┌──

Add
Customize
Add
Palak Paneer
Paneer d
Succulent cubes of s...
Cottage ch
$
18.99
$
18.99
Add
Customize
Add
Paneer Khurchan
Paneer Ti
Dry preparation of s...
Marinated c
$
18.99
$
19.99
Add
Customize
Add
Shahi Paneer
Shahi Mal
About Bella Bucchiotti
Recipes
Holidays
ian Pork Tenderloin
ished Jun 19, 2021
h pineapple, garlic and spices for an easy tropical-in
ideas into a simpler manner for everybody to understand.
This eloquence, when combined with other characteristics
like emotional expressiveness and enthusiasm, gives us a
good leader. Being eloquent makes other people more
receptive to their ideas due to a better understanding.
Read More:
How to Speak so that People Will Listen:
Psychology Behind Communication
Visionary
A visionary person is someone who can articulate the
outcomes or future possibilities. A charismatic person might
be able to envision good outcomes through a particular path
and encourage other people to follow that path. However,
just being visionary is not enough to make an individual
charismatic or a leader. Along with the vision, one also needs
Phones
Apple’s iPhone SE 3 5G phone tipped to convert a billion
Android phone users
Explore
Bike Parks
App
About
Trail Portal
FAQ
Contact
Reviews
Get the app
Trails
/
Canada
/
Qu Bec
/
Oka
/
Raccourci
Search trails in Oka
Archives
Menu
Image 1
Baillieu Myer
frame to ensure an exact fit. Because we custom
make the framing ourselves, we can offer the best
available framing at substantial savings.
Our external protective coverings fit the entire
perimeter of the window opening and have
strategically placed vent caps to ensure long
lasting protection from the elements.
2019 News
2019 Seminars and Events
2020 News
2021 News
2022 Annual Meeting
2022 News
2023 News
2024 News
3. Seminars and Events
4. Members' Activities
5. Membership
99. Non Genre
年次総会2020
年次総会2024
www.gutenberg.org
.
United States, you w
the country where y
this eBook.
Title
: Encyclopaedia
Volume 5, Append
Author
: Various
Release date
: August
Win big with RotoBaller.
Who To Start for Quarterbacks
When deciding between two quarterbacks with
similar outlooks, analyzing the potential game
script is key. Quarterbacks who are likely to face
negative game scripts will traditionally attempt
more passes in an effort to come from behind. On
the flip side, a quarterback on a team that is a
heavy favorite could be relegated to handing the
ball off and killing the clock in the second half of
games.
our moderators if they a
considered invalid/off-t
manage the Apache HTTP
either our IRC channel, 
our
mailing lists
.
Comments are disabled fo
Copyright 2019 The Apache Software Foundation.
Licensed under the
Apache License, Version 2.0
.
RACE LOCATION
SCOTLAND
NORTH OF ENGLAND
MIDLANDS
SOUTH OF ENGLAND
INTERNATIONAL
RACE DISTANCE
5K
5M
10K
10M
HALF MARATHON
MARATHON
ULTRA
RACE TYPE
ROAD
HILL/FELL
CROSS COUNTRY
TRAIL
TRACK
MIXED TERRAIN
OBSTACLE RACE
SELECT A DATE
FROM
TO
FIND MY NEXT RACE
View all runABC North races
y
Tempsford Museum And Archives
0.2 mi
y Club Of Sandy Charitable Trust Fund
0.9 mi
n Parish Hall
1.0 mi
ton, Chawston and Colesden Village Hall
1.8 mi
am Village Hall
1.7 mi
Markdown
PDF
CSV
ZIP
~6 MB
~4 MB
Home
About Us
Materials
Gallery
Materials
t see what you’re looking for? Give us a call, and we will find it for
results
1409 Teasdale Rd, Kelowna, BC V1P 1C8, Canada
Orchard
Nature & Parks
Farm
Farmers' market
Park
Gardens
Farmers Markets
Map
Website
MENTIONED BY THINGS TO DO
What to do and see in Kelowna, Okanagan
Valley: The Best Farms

└──

When you reach the end of the data, retype all of it exactly.

Add
Customize
Add
Palak Paneer
Paneer d
Succulent cubes of s...
Cottage ch
$
18.99
$
18.99
Add
Customize
Add
Paneer Khurchan
Paneer Ti
Dry preparation of s...
Marinated c
$
18.99
$
19.99
Add
Customize
Add
Shahi Paneer
Shahi Mal
About Bella Bucchiotti
Recipes
Holidays
ian Pork Tenderloin
ished Jun 19, 2021
h pineapple, garlic and spices for an easy tropical-in
ideas into a simpler manner for everybody to understand.
This eloquence, when combined with other characteristics
like emotional expressiveness and enthusiasm, gives us a
good leader. Being eloquent makes other people more
receptive to their ideas due to a better understanding.
Read More:
How to Speak so that People Will Listen:
Psychology Behind Communication
Visionary
A visionary person is someone who can articulate the
outcomes or future possibilities. A charismatic person might
be able to envision good outcomes through a particular path
and encourage other people to follow that path. However,
just being visionary is not enough to make an individual
charismatic or a leader. Along with the vision, one also needs
Phones
Apple’s iPhone SE 3 5G phone tipped to convert a billion
Android phone users
Explore
Bike Parks
App
About
Trail Portal
FAQ
Contact
Reviews
Get the app
Trails
/
Canada
/
Qu Bec
/
Oka
/
Raccourci
Search trails in Oka
Archives
Menu
Image 1
Baillieu Myer
frame to ensure an exact fit. Because we custom
make the framing ourselves, we can offer the best
available framing at substantial savings.
Our external protective coverings fit the entire
perimeter of the window opening and have
strategically placed vent caps to ensure long
lasting protection from the elements.
2019 News
2019 Seminars and Events
2020 News
2021 News
2022 Annual Meeting
2022 News
2023 News
2024 News
3. Seminars and Events
4. Members' Activities
5. Membership
99. Non Genre
年次総会2020
年次総会2024
www.gutenberg.org
.
United States, you w
the country where y
this eBook.
Title
: Encyclopaedia
Volume 5, Append
Author
: Various
Release date
: August
Win big with RotoBaller.
Who To Start for Quarterbacks
When deciding between two quarterbacks with
similar outlooks, analyzing the potential game
script is key. Quarterbacks who are likely to face
negative game scripts will traditionally attempt
more passes in an effort to come from behind. On
the flip side, a quarterback on a team that is a
heavy favorite could be relegated to handing the
ball off and killing the clock in the second half of
games.
our moderators if they a
considered invalid/off-t
manage the Apache HTTP
either our IRC channel, 
our
mailing lists
.
Comments are disabled fo
Copyright 2019 The Apache Software Foundation.
Licensed under the
Apache License, Version 2.0
.
RACE LOCATION
SCOTLAND
NORTH OF ENGLAND
MIDLANDS
SOUTH OF ENGLAND
INTERNATIONAL
RACE DISTANCE
5K
5M
10K
10M
HALF MARATHON
MARATHON
ULTRA
RACE TYPE
ROAD
HILL/FELL
CROSS COUNTRY
TRAIL
TRACK
MIXED TERRAIN
OBSTACLE RACE
SELECT A DATE
FROM
TO
FIND MY NEXT RACE
View all runABC North races
y
Tempsford Museum And Archives
0.2 mi
y Club Of Sandy Charitable Trust Fund
0.9 mi
n Parish Hall
1.0 mi
ton, Chawston and Colesden Village Hall
1.8 mi
am Village Hall
1.7 mi
Markdown
PDF
CSV
ZIP
~6 MB
~4 MB
Home
About Us
Materials
Gallery
Materials
t see what you’re looking for? Give us a call, and we will find it for
results
1409 Teasdale Rd, Kelowna, BC V1P 1C8, Canada
Orchard
Nature & Parks
Farm
Farmers' market
Park
Gardens
Farmers Markets
Map
Website
MENTIONED BY THINGS TO DO
What to do and see in Kelowna, Okanagan
Valley: The Best Farms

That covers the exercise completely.